The Cost of Suffering Love
It is not clear whether Hosea married a whore to demonstrate his love for her and Yahweh’s unfailing love for Israel or whether he married a respectable woman who became a whore and to whom Hosea remained faithful to demonstrate Yahweh’s faithfulness to israel. Nor is it clear whether it was his experience with Gomer that led him to insights about Yahweh or vice versa. But does it matter? The two incidents were contemporaneous. Perhaps not even Hosea could have answered the question. Perhaps he never even asked it. What is clear is that both were out of character for the people of his day. So how did it come about?
Possibly, as with Job, as a result of personal experience. It may well be the result of Hosea realising he could no longer square his own feelings of love for Gomer with what he knew everyone expected of him. Was that what led him to understand why Yahweh could never give up Israel? Was that relationship also a deeply loving one like that of father and child or husband and wife? If that were the case then his relationship with Gomer taught him something about God. Here we have theology built on personal experience challenging established practice, and there is a price to be paid — unpopularity, uncertainty, scorn, plus the fact that in the end it may all collapse like a pack of cards and the perpetrator finish up eating humble pie.
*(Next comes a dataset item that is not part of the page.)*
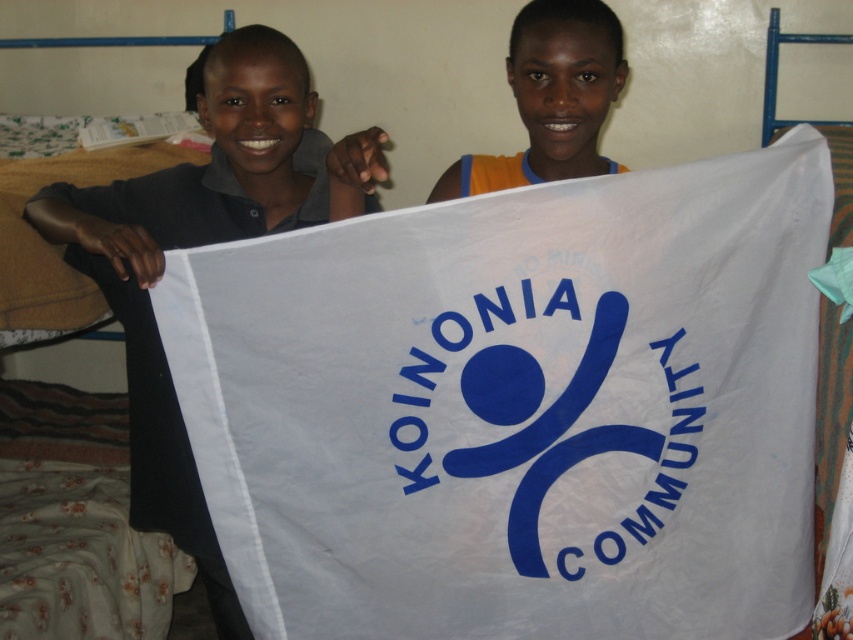
You are organizing a community event and need to ensure the banner is visible to attendees. Based on the image, which fabric element is closer to the viewer between the blue fabric logo at center and the orange fabric at upper center?

The blue fabric logo at center is closer to the viewer because it is in front of the orange fabric at upper center.

Looking at this image, you are an interior designer planning to hang the white fabric flag at center and the orange fabric at upper center in a gallery wall. Given their sizes, which one should you place higher up to maintain visual balance?

The white fabric flag at center is much taller than the orange fabric at upper center, so to maintain visual balance, the shorter orange fabric at upper center should be placed higher up.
Once he has made that discovery, and by the time he has come to terms with his theology (chapter 12) he not only has a new conviction about how he is to treat Gomer but also a new spiritual strength to handle it. Superficially it may not make life any easier, may do little if anything to alleviate the scorn; the unpopularity may never go away and he still lives life on the edge for fear of everything coming unstuck and people shouting, ‘we did warn you’, but at least now he knows why he is behaving as he does and in whose footsteps he is treading.